2) Winter produce under pesticide pressure
Citrus and vegetables were flagged for unauthorised or high residues (examples below). For buyers, the risk is not only the residue itself, but the disruption: border holds, rejections, and supplier switching in the middle of a tight winter supply window.
3) Processing and labelling issues in produce lines
Items like frozen spinach (foreign material) and dried fruit sulphites (labelling or excessive levels) remind us that produce risk is not only “farm chemistry”. It is also sorting, packing, and documentation discipline.
Complete list of recalled fresh produce
Fruits and vegetables
- Dried figs (Turkey): Ochratoxin A [4 separate notifications], Aflatoxin B1, total aflatoxins, tenuazonic acid
- Oranges (Spain): Chlorpyrifos-methyl
- Spinach, frozen (Belgium): Plastic foreign bodies
- Eggplant (Turkey): Formetanate
- Pomegranates (Syria): Chlorpyrifos, cypermethrin
- Apricots, dried (Uzbekistan): Sulfur dioxide (unlabeled allergen)
- Apricots, dried with kernels (Afghanistan): Sulfur dioxide (excessive levels)
- Pickled beets (Syria): Rhodamine B (unauthorized dye)
- Plum compote (Hungary): Elevated hydrocyanic acid (7.4 mg/kg)
Cereal products
- Wheat flour (Italy): Incorrect gluten allergen labeling
- Breakfast cereals (Lithuania): Metal shavings (foreign objects)
- Flaxseed (France): Cadmium
- Corn kernels, organic (France): Zearalenone
- Waffles (Russia): Titanium dioxide (E171)
- Polenta (Italy): GMO above limits
- Wheat gluten (Belgium): Ochratoxin A
Herbs and spices
- Paprika powder (China): Missing import controls
- Chicken tikka masala (Pakistan): Aflatoxin B1
- Cumin powder (India): Tolfenpyrad
- Biryani masala (India): Ethylene oxide
- Spice mixes (United States): Ethylene oxide, mineral oil aromatic hydrocarbons (MOAH)
Nuts and seeds
- Pistachios, shelled (United Arab Emirates): Aflatoxin B1, total aflatoxins
- Peanuts (United States): Aflatoxin B1, total aflatoxins
- Sesame seeds (Sudan): Absence of official certificates
Geographic risk patterns

Graph 2: Top 5 Countries with the Most RASFF Alerts (Week 2)
This week’s map looks different depending on whether you are buying fresh produce or scanning the whole food market.
Fresh produce
- Turkey accounted for 6 of 14 produce notifications, driven mainly by dried figs and mycotoxins, plus one pesticide case in eggplant.
- Syria showed up twice in produce, once for pesticides in pomegranates and once for an unauthorised dye in pickled beets.
- Spain and Belgium remind buyers that internal EU supply is not “risk free”: oranges were flagged for an unauthorised pesticide substance, and frozen spinach for foreign material.
All categories
- United States (7) was largely tied to higher risk “value-added” segments in this dataset (supplements and mixed products), not field crops.
- Italy (6) mixed labelling, contaminants, and animal product issues, showing how processing and final presentation can create recalls even when raw materials are not the root cause.
- China (5) leaned heavily toward packaging, migration, or documentation-type issues in the notices recorded here, plus one tea-related chemical flag.
What this week should tell farmers and buyers
Last week exposed a more complex risk landscape than the previous one.
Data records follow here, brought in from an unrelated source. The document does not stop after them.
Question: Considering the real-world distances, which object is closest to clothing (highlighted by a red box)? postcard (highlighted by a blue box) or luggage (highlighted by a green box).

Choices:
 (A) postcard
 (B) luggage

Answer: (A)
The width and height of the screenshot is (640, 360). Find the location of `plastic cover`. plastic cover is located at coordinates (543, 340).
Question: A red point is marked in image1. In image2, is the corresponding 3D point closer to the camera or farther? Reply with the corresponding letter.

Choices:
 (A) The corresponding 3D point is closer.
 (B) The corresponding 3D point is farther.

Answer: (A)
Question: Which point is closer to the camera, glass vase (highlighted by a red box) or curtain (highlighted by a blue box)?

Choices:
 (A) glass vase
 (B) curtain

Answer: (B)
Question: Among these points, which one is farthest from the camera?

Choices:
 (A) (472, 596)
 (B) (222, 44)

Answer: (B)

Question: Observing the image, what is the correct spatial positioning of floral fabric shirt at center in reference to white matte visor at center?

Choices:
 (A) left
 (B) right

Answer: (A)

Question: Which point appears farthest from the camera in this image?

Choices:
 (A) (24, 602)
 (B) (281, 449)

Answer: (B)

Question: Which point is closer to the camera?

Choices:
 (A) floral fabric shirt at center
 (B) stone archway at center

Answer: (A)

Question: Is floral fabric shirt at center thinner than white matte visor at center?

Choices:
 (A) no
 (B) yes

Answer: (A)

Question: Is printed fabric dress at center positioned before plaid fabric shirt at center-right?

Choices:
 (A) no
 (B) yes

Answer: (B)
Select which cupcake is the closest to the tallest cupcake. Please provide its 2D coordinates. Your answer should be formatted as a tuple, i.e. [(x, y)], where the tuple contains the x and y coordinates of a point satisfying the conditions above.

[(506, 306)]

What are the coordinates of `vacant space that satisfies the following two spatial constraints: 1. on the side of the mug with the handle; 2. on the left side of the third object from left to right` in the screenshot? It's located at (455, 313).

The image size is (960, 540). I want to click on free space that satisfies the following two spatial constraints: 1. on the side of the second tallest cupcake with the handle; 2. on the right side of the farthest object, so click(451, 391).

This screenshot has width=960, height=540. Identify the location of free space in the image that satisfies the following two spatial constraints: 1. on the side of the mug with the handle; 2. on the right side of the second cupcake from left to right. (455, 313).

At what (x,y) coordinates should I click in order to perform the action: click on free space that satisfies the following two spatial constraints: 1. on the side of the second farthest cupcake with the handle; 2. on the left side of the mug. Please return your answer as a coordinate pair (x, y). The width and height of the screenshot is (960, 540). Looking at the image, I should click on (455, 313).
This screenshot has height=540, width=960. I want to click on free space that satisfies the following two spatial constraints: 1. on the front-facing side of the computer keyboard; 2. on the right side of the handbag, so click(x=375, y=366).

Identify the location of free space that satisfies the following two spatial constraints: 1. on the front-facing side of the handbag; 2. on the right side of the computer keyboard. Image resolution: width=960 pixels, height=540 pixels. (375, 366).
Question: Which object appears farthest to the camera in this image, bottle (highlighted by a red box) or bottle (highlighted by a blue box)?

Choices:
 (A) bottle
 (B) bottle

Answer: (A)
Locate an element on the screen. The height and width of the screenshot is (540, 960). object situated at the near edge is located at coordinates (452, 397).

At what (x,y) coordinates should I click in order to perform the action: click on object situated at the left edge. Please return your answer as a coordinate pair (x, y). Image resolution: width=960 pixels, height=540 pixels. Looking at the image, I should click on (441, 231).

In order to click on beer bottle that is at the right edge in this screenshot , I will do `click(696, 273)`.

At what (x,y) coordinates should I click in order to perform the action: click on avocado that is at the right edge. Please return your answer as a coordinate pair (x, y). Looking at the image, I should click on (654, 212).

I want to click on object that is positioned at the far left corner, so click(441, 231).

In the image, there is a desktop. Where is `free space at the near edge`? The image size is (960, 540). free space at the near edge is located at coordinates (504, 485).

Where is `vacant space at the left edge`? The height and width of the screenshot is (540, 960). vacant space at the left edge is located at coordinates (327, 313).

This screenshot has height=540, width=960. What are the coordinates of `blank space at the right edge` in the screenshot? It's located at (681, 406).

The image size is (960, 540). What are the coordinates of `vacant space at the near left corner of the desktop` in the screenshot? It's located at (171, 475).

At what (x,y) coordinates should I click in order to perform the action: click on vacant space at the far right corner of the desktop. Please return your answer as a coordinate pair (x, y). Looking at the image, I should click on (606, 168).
Fresh produce alerts declined, but pathogen detections surged. Mycotoxins remained pervasive, yet infant formula contamination dominated headlines. Unauthorized additives appeared in bakery goods from developed markets, while pharmaceutical adulterants infiltrated supplements marketed as natural.
For produce buyers, the practical lesson is simple: do not build a single-issue control plan. This week’s data is split almost perfectly between mycotoxins, pesticides, and microbiological problems. A procurement strategy that focuses solely on pesticide testing or only concerns pathogens will still overlook a third of what is actually driving actions at the EU level.